The NFL has stayed consistent in recent years in looking to exploit back-shoulder and 50-50 passes with big wideouts making catches over defensive backs. Marshall is an excellent fit to defend those type of receivers and that style of offense. He uses his height and length to blanket wideouts. With his leaping ability and late hands, Marshall is adept at slapping passes away. Many college cornerbacks can panic when the ball is headed their direction, but Marshall is very composed. He does a tremendous job of playing the ball and not grabbing at the receiver. Marshall tracks the ball well to time his leap in order to slap passes away. He has late hands and is very composed to not hold wide receivers or get into their bodies, which helps him avoid pass interference penalties.
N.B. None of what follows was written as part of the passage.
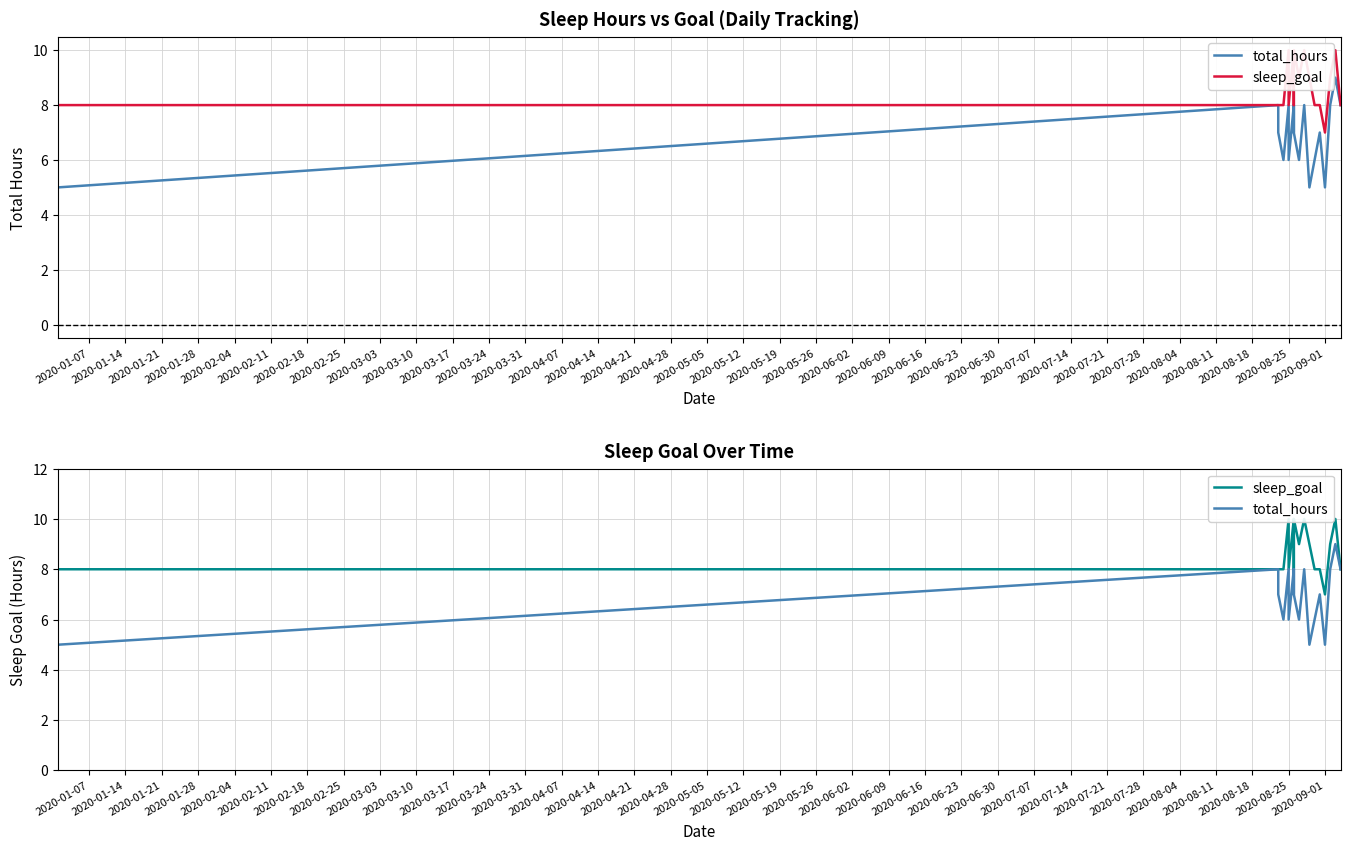

The total_hours series shows 6 at 2020-03-17. True or false?

True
As a junior, it will be interesting to see if Marshall is challenged by deep speed receivers. The ultra-fast Adoree’ Jackson would typically defend those wide outs for USC, but with Jackson in the NFL, Marshall will be the Trojans’ clear No. 1 corner. Marshall is a good athlete, but he is bigger and there is some stiffness to him, so seeing how he handles fast vertical receivers will be watched closely by NFL evaluators.
One of the impressive parts of Marshall’s game is his run defense. He is a willing run defender who has good instincts and reads plays well. He is a physical athlete who has no hesitation to fire into the tackle box or run to the line of scrimmage to tackle a running back. Marshall also will dish out some hard hits, and you don’t see a lot of cornerbacks who hit as hard as he does. Entering the NFL, Marshall’s run defense is a strength and sticks out as unique.
Marshall looks like a first-round prospect who should be a future NFL starter and a potential No. 1 corner for a pro defense.
2018 NFL Draft Expectations: Entering the 2017 season, Marshall could be one of the top cornerback prospects for the 2018 NFL Draft.